What’s more important to producing art: the idea or its execution?
First, I don’t think it’s the sort of question that has a definitive answer. Nor do I think the answer matters, but the discussion does. I encountered this question most recently while talking to university students tasked with making creative responses to a gender and sexuality unit. They have to produce art (story, podcast, video, painting, whatever) based on one aspect of the unit, something that stimulated their imagination via fear, horror or disgust, something confrontational or affirming or joyous. A few students are struggling to come to terms with the exercise. They want clarity, given it’s worth 40% of their grade.
Well, I tell them, there’s a limit to the clarity I can give them. There’s no wrong answer to art, nor is there a right answer. There’s only the idea and its execution. The idea: that leap of the imagination sharpening an aspect of the background noise of our life into something that slashes at us, drawing blood. If the unit is about global environmental futures and you’re from rural Australia, concerned about how food stocks are going to diminish over the next generation, how do you bring that to our attention? Gather ingredients you imagine will still be available in 2050 and cook a meal. BAM. Art.

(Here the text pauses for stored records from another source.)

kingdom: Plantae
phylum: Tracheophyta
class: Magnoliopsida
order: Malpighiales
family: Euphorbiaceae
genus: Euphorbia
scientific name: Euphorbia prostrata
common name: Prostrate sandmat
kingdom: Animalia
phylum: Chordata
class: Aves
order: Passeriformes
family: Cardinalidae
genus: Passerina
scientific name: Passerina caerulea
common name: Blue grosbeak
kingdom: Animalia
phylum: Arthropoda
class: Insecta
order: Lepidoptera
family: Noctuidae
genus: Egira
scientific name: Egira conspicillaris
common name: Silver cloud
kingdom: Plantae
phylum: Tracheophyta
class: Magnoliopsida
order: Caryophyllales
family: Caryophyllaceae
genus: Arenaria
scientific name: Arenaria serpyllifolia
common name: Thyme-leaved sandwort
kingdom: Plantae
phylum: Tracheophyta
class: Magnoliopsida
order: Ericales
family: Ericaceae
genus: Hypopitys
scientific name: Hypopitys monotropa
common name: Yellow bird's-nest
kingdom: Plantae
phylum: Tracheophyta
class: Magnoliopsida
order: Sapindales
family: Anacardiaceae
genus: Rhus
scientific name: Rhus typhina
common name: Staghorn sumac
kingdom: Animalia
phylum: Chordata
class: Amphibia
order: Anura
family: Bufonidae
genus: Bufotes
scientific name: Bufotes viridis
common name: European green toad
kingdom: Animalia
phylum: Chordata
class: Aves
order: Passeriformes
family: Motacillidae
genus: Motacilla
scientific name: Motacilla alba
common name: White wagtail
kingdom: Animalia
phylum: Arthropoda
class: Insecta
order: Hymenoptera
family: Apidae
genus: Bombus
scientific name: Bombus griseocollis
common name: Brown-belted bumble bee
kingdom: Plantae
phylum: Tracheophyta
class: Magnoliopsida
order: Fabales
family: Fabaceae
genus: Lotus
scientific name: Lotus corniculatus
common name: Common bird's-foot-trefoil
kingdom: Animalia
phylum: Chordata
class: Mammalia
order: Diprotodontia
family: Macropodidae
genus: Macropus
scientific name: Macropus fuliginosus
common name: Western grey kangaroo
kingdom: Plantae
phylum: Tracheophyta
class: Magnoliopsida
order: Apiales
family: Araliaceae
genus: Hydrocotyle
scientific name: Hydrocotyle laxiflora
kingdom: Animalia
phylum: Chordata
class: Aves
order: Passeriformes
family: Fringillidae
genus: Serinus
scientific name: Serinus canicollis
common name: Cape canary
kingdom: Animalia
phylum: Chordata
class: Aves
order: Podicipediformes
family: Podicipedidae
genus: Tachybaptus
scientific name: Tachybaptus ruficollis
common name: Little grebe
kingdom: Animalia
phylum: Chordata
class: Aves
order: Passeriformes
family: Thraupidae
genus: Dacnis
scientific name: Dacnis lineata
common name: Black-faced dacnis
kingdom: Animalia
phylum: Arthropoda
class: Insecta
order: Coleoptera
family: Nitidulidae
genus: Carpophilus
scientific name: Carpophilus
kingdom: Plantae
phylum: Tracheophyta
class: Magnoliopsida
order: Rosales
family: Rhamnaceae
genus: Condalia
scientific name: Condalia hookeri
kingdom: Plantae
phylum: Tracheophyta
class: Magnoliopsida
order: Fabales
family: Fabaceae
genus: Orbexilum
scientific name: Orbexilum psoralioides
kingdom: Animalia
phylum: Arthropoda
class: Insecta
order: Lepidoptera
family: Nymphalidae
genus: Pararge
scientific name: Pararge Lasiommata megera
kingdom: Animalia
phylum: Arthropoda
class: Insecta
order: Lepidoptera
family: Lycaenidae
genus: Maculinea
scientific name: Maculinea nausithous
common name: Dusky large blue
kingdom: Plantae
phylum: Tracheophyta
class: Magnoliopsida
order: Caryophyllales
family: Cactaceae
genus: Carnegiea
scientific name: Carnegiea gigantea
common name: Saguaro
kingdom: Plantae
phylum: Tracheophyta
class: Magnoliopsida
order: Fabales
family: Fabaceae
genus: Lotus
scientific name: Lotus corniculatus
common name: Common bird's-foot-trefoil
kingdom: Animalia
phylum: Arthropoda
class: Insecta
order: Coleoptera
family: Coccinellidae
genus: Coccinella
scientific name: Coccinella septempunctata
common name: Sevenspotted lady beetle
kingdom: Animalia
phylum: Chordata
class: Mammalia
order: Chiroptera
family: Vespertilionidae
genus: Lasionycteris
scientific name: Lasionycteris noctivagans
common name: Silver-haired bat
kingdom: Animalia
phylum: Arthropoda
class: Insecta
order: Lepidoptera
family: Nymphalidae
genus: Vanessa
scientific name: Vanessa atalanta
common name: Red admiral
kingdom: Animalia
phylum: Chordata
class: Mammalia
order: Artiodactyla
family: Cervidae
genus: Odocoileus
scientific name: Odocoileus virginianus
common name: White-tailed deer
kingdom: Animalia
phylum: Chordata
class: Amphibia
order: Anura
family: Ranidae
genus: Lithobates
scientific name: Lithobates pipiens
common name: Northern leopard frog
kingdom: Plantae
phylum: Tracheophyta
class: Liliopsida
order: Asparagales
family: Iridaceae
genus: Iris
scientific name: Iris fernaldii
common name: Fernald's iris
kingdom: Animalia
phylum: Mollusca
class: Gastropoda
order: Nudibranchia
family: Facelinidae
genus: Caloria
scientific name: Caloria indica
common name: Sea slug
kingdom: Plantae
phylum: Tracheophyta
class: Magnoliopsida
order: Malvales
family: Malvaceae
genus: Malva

Does it matter how well the meal is cooked? I don’t think so. In this example the idea is everything.
I’m reminded of the National Contemporary Art Award held annually in Hamilton, New Zealand. In 2009 the winning entrant – wait for it – was called Collateral, and consisted of a small list of instructions from an artist based in Berlin asking the museum staff to assemble the discarded wrappings from the other entries. You can read about it here: http://www.stuff.co.nz/entertainment/2857424/Artist-defends-his-award-winning-rubbish
“The form was very secondary to the idea,” he said. No kidding.

Of course, for every powerful idea without execution, there are a hundred art ideas with painstaking effort put into their realisation. And sometimes the detail in the execution obscures the idea.
The balance is somewhat different with a movie or a novel. The idea is akin to the log line or the elevator pitch, that sentence-long summary that showcases the idea underpinning your complex work. “The world’s so unstable geographers are like weather forecasters, predicting where the continents will be next week” (my original elevator pitch for the upcoming Silent Sorrow).
But that’s the easy part. Then it’s months or years in the execution, sweating over detail, making that idea come alive on the page or screen. The execution matters. However, I’ve noticed a shift in the last ten years in favour of the idea, as novel publishers react to the new, diverse voices entering the market with sharp, fresh ideas. That doesn’t mean standards of execution have declined! In fact, the quest for diversity and those tangy new ideas have lifted genre standards immensely. If you don’t have that BAM! idea, you’re going to struggle no matter how well executed your derivative work.
Your idea doesn’t have to be original, but I reckon it helps. It helps a lot. Of course, if you want a wider audience you need to put effort into the execution. Which is more important? Both.